Ulta Beauty beat Wall Street’s top-line forecasts — even though shoppers shied away from prestige in the company’s stores as competition heats up the category.
Net sales increased 6.4 percent to $2.5 billion in the three months ended Oct. 28, compared to $2.3 billion a year earlier, above analysts’ expectations for $2.47 billion.
Skin care was once again its fastest-growing category, driven by double-digit growth in the mass and prestige segments. Among the brands highlighted as growth drivers were Drunk Elephant, Good Molecules, La Roche Posey and Dermalogica.
The fragrance and bath category delivered low-double-digit growth, while sales in the makeup category were flat, with midsingle-digit growth in mass makeup offsetting a modest decline in prestige makeup.
“While many mass brands continue to benefit from engaging newness and social engagement, our prestige makeup business was more challenged as we continue to lap the strong impact of last year’s Fenty launch,” said chief executive officer Dave Kimbell during a call with analysts.

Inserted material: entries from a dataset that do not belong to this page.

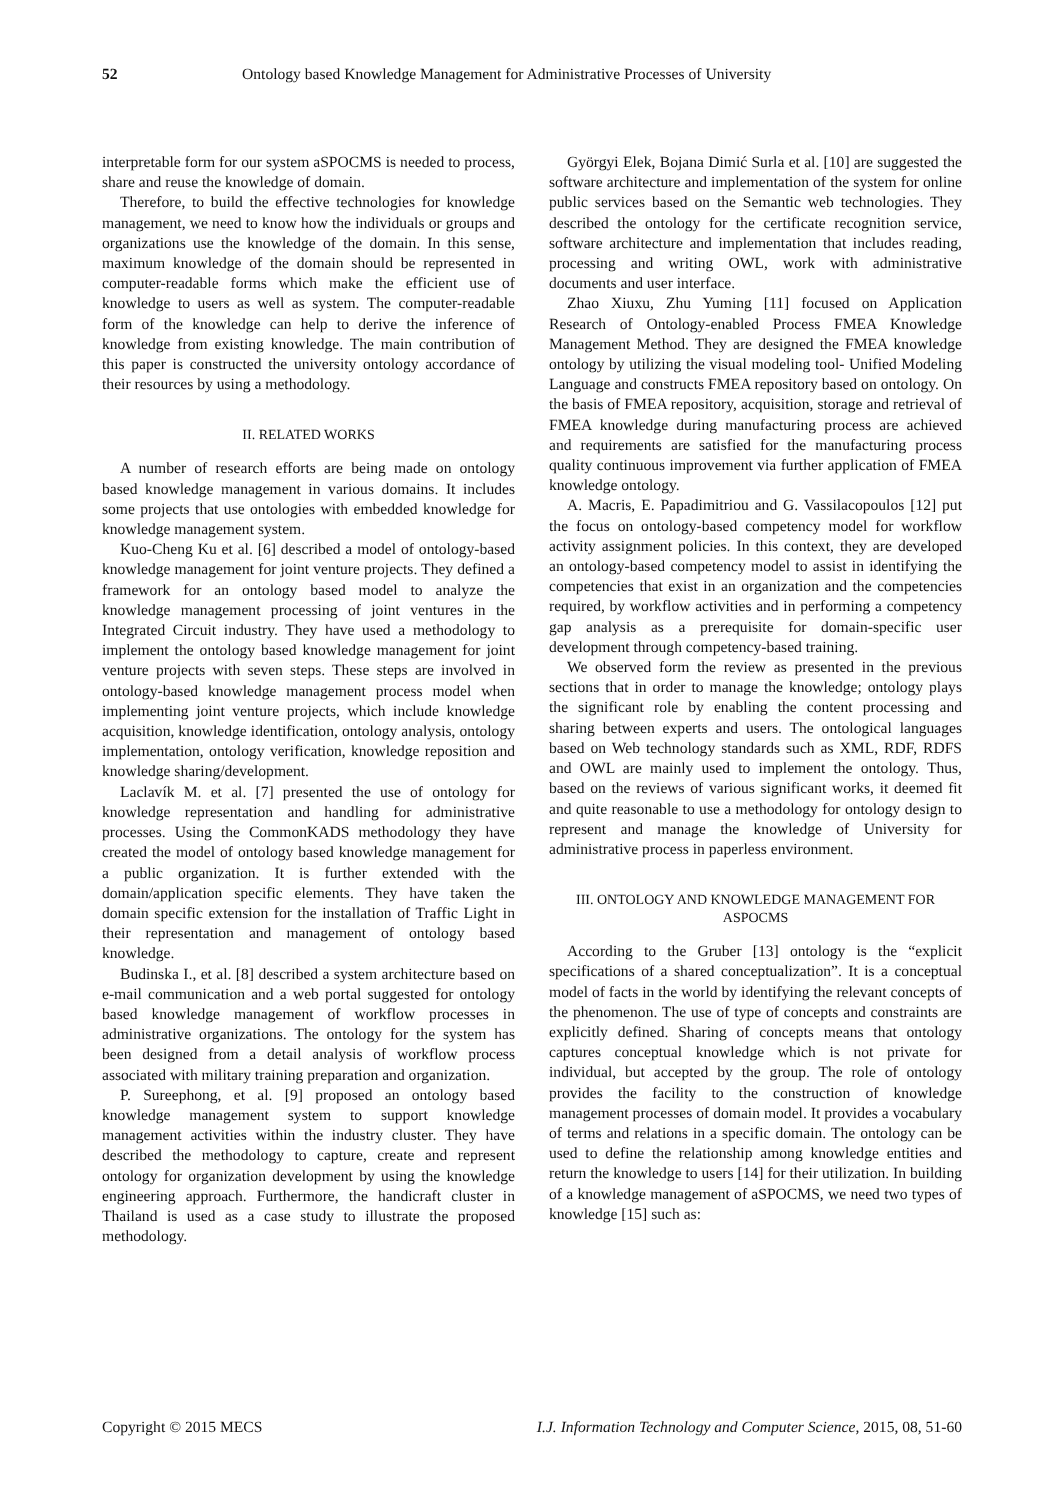52 Ontology based Knowledge Management for Administrative Processes of University
interpretable form for our system aSPOCMS is needed to process, share and reuse the knowledge of domain.
Therefore, to build the effective technologies for knowledge management, we need to know how the individuals or groups and organizations use the knowledge of the domain. In this sense, maximum knowledge of the domain should be represented in computer-readable forms which make the efficient use of knowledge to users as well as system. The computer-readable form of the knowledge can help to derive the inference of knowledge from existing knowledge. The main contribution of this paper is constructed the university ontology accordance of their resources by using a methodology.
II. RELATED WORKS
A number of research efforts are being made on ontology based knowledge management in various domains. It includes some projects that use ontologies with embedded knowledge for knowledge management system.
Kuo-Cheng Ku et al. [6] described a model of ontology-based knowledge management for joint venture projects. They defined a framework for an ontology based model to analyze the knowledge management processing of joint ventures in the Integrated Circuit industry. They have used a methodology to implement the ontology based knowledge management for joint venture projects with seven steps. These steps are involved in ontology-based knowledge management process model when implementing joint venture projects, which include knowledge acquisition, knowledge identification, ontology analysis, ontology implementation, ontology verification, knowledge reposition and knowledge sharing/development.
Laclavík M. et al. [7] presented the use of ontology for knowledge representation and handling for administrative processes. Using the CommonKADS methodology they have created the model of ontology based knowledge management for a public organization. It is further extended with the domain/application specific elements. They have taken the domain specific extension for the installation of Traffic Light in their representation and management of ontology based knowledge.
Budinska I., et al. [8] described a system architecture based on e-mail communication and a web portal suggested for ontology based knowledge management of workflow processes in administrative organizations. The ontology for the system has been designed from a detail analysis of workflow process associated with military training preparation and organization.
P. Sureephong, et al. [9] proposed an ontology based knowledge management system to support knowledge management activities within the industry cluster. They have described the methodology to capture, create and represent ontology for organization development by using the knowledge engineering approach. Furthermore, the handicraft cluster in Thailand is used as a case study to illustrate the proposed methodology.
Györgyi Elek, Bojana Dimić Surla et al. [10] are suggested the software architecture and implementation of the system for online public services based on the Semantic web technologies. They described the ontology for the certificate recognition service, software architecture and implementation that includes reading, processing and writing OWL, work with administrative documents and user interface.
Zhao Xiuxu, Zhu Yuming [11] focused on Application Research of Ontology-enabled Process FMEA Knowledge Management Method. They are designed the FMEA knowledge ontology by utilizing the visual modeling tool- Unified Modeling Language and constructs FMEA repository based on ontology. On the basis of FMEA repository, acquisition, storage and retrieval of FMEA knowledge during manufacturing process are achieved and requirements are satisfied for the manufacturing process quality continuous improvement via further application of FMEA knowledge ontology.
A. Macris, E. Papadimitriou and G. Vassilacopoulos [12] put the focus on ontology-based competency model for workflow activity assignment policies. In this context, they are developed an ontology-based competency model to assist in identifying the competencies that exist in an organization and the competencies required, by workflow activities and in performing a competency gap analysis as a prerequisite for domain-specific user development through competency-based training.
We observed form the review as presented in the previous sections that in order to manage the knowledge; ontology plays the significant role by enabling the content processing and sharing between experts and users. The ontological languages based on Web technology standards such as XML, RDF, RDFS and OWL are mainly used to implement the ontology. Thus, based on the reviews of various significant works, it deemed fit and quite reasonable to use a methodology for ontology design to represent and manage the knowledge of University for administrative process in paperless environment.
III. ONTOLOGY AND KNOWLEDGE MANAGEMENT FOR
ASPOCMS
According to the Gruber [13] ontology is the “explicit specifications of a shared conceptualization”. It is a conceptual model of facts in the world by identifying the relevant concepts of the phenomenon. The use of type of concepts and constraints are explicitly defined. Sharing of concepts means that ontology captures conceptual knowledge which is not private for individual, but accepted by the group. The role of ontology provides the facility to the construction of knowledge management processes of domain model. It provides a vocabulary of terms and relations in a specific domain. The ontology can be used to define the relationship among knowledge entities and return the knowledge to users [14] for their utilization. In building of a knowledge management of aSPOCMS, we need two types of knowledge [15] such as:
Copyright © 2015 MECS I.J. Information Technology and Computer Science, 2015, 08, 51-60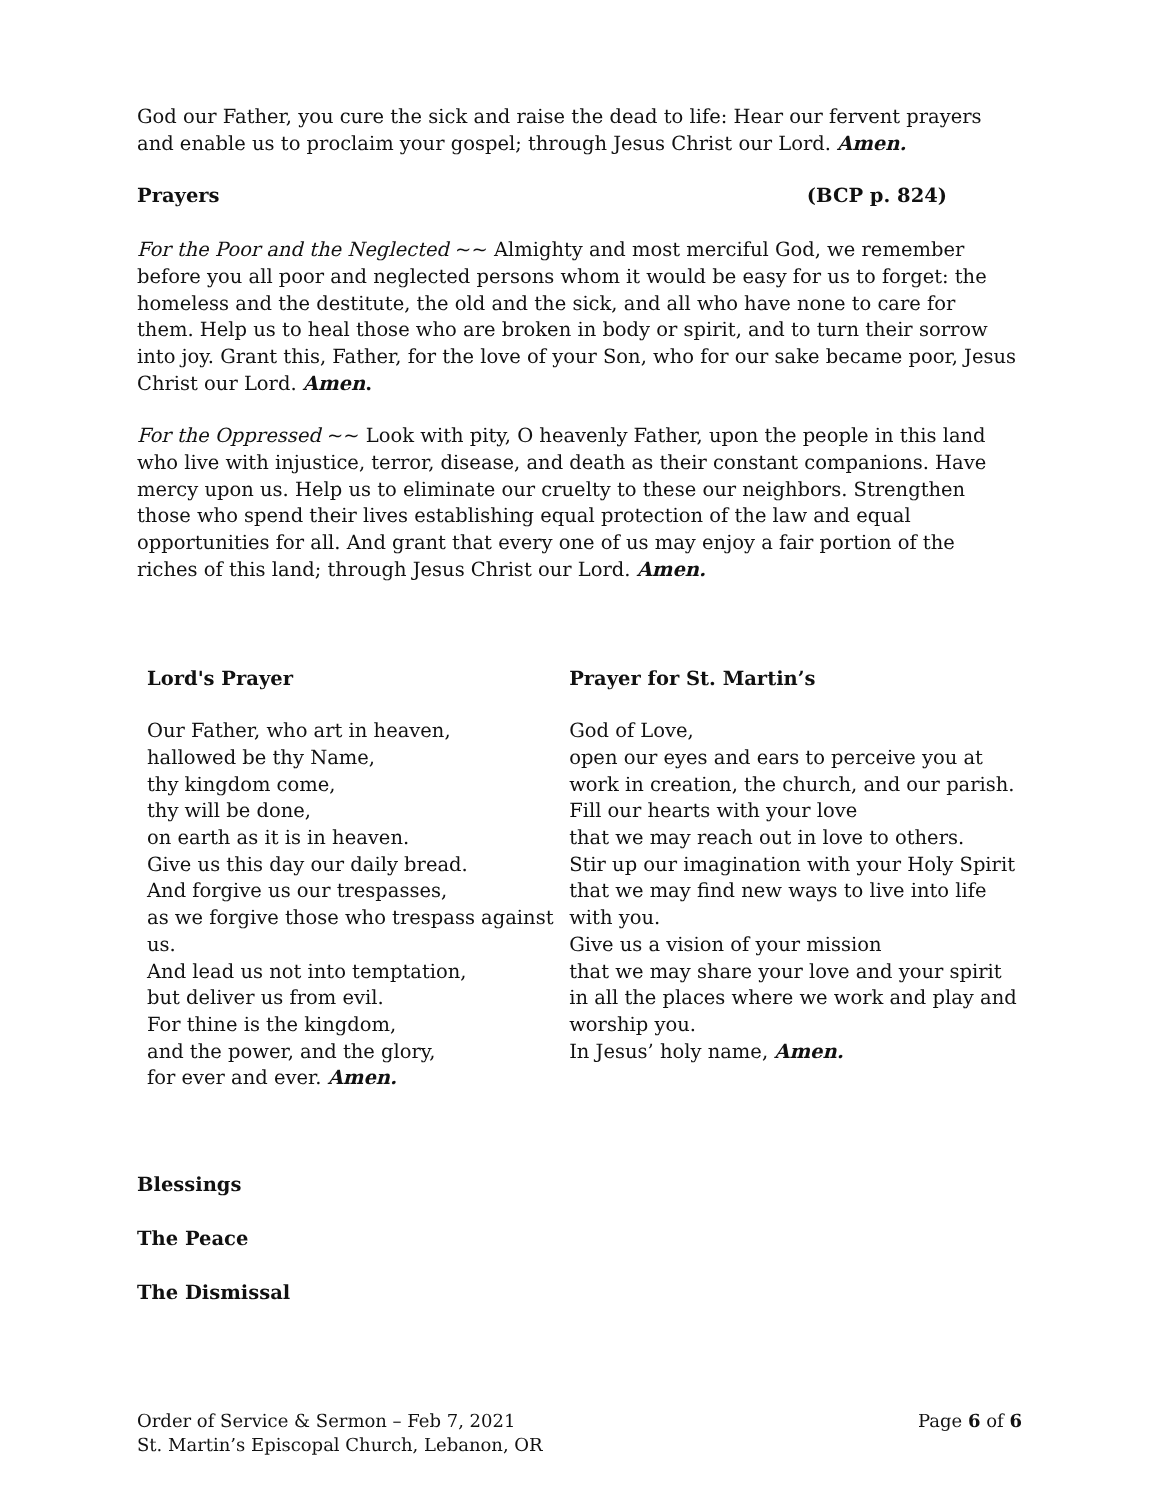God our Father, you cure the sick and raise the dead to life: Hear our fervent prayers and enable us to proclaim your gospel; through Jesus Christ our Lord. Amen.
Prayers (BCP p. 824)
For the Poor and the Neglected ~~ Almighty and most merciful God, we remember before you all poor and neglected persons whom it would be easy for us to forget: the homeless and the destitute, the old and the sick, and all who have none to care for them. Help us to heal those who are broken in body or spirit, and to turn their sorrow into joy. Grant this, Father, for the love of your Son, who for our sake became poor, Jesus Christ our Lord. Amen.
For the Oppressed ~~ Look with pity, O heavenly Father, upon the people in this land who live with injustice, terror, disease, and death as their constant companions. Have mercy upon us. Help us to eliminate our cruelty to these our neighbors. Strengthen those who spend their lives establishing equal protection of the law and equal opportunities for all. And grant that every one of us may enjoy a fair portion of the riches of this land; through Jesus Christ our Lord. Amen.
Lord's Prayer
Our Father, who art in heaven,
hallowed be thy Name,
thy kingdom come,
thy will be done,
on earth as it is in heaven.
Give us this day our daily bread.
And forgive us our trespasses,
as we forgive those who trespass against us.
And lead us not into temptation,
but deliver us from evil.
For thine is the kingdom,
and the power, and the glory,
for ever and ever. Amen.
Prayer for St. Martin’s
God of Love,
open our eyes and ears to perceive you at work in creation, the church, and our parish.
Fill our hearts with your love
that we may reach out in love to others.
Stir up our imagination with your Holy Spirit that we may find new ways to live into life with you.
Give us a vision of your mission
that we may share your love and your spirit in all the places where we work and play and worship you.
In Jesus’ holy name, Amen.
Blessings
The Peace
The Dismissal
Order of Service & Sermon – Feb 7, 2021
St. Martin’s Episcopal Church, Lebanon, OR
Page 6 of 6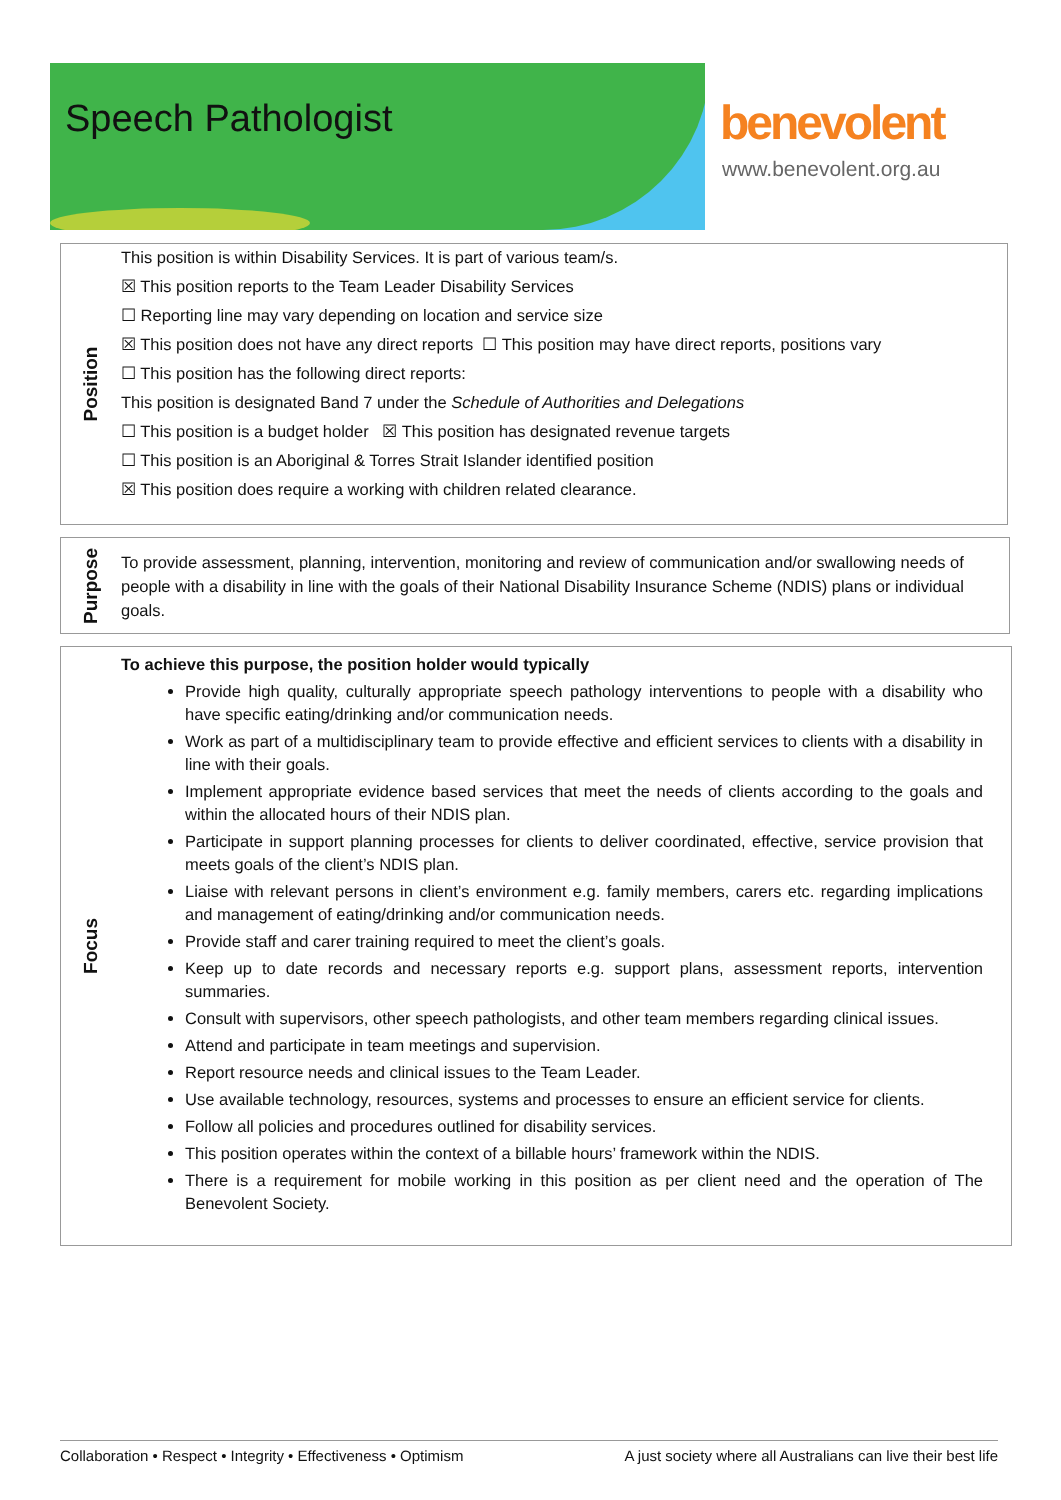Speech Pathologist benevolent
www.benevolent.org.au
Position
This position is within Disability Services. It is part of various team/s.
☒ This position reports to the Team Leader Disability Services
☐ Reporting line may vary depending on location and service size
☒ This position does not have any direct reports ☐ This position may have direct reports, positions vary
☐ This position has the following direct reports:
This position is designated Band 7 under the Schedule of Authorities and Delegations
☐ This position is a budget holder ☒ This position has designated revenue targets
☐ This position is an Aboriginal & Torres Strait Islander identified position
☒ This position does require a working with children related clearance.
Purpose
To provide assessment, planning, intervention, monitoring and review of communication and/or swallowing needs of people with a disability in line with the goals of their National Disability Insurance Scheme (NDIS) plans or individual goals.
Focus
To achieve this purpose, the position holder would typically
Provide high quality, culturally appropriate speech pathology interventions to people with a disability who have specific eating/drinking and/or communication needs.
Work as part of a multidisciplinary team to provide effective and efficient services to clients with a disability in line with their goals.
Implement appropriate evidence based services that meet the needs of clients according to the goals and within the allocated hours of their NDIS plan.
Participate in support planning processes for clients to deliver coordinated, effective, service provision that meets goals of the client’s NDIS plan.
Liaise with relevant persons in client’s environment e.g. family members, carers etc. regarding implications and management of eating/drinking and/or communication needs.
Provide staff and carer training required to meet the client’s goals.
Keep up to date records and necessary reports e.g. support plans, assessment reports, intervention summaries.
Consult with supervisors, other speech pathologists, and other team members regarding clinical issues.
Attend and participate in team meetings and supervision.
Report resource needs and clinical issues to the Team Leader.
Use available technology, resources, systems and processes to ensure an efficient service for clients.
Follow all policies and procedures outlined for disability services.
This position operates within the context of a billable hours’ framework within the NDIS.
There is a requirement for mobile working in this position as per client need and the operation of The Benevolent Society.
Collaboration • Respect • Integrity • Effectiveness • Optimism A just society where all Australians can live their best life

This contrasted with Circana’s third-quarter beauty report, which found that makeup maintained its position as the fastest-growing category within prestige by revenue growth, posting $7.1 billion in sales year-to-date, up 16 percent versus last year.
Kimbell noted that at Ulta, the overall prestige category was pressured at its stores due to expanded points of distribution. “There are hundreds more brick-and-mortar locations in the market now than there were even just a couple of years ago.”
He didn’t name any competitors, but as Ulta expands its partnership with Target, Sephora has been multiplying at Kohl’s, which has many doors close to Ulta stores in strip malls.
Among the brands being merchandised in the smaller formats are Rare Beauty, Fenty Beauty, Nars, Charlotte Tilbury, Sephora Collection, Ilia, Lancôme and Too Faced in makeup. The skin care/body care category offers Dr. Dennis Gross, Sol de Janeiro, Biossance, Dr. Jart and Supergoop.
Ulta’s net income for the quarter dropped to $249.5 million from $274.6 million a year ago. Diluted earnings per share were $5.07, down from $5.34, but above Wall Street forecasts of $4.96.
Ulta raised its full-year fiscal outlook for net sales to a range of $11.1 billion to $11.15 billion, up from the $11.05 billion to $11.15 billion previously projected. Diluted EPS guidance was also adjusted to a range of $25.20 to $25.60, from $25.10 to $25.60.
The results came as the company said Scott Settersten has decided to retire as chief financial officer after nearly 20 years, effective April 1.
Paula Oyibo, senior vice president of finance, will succeed Settersten as CFO and will report to Kimbell.
This comes not long after Kecia L. Steelman, Ulta’s chief operating officer who is viewed in industry circles as a potential successor to CEO Dave Kimbell, added president to her title. Prior to being appointed CEO, Kimbell also had the title of president.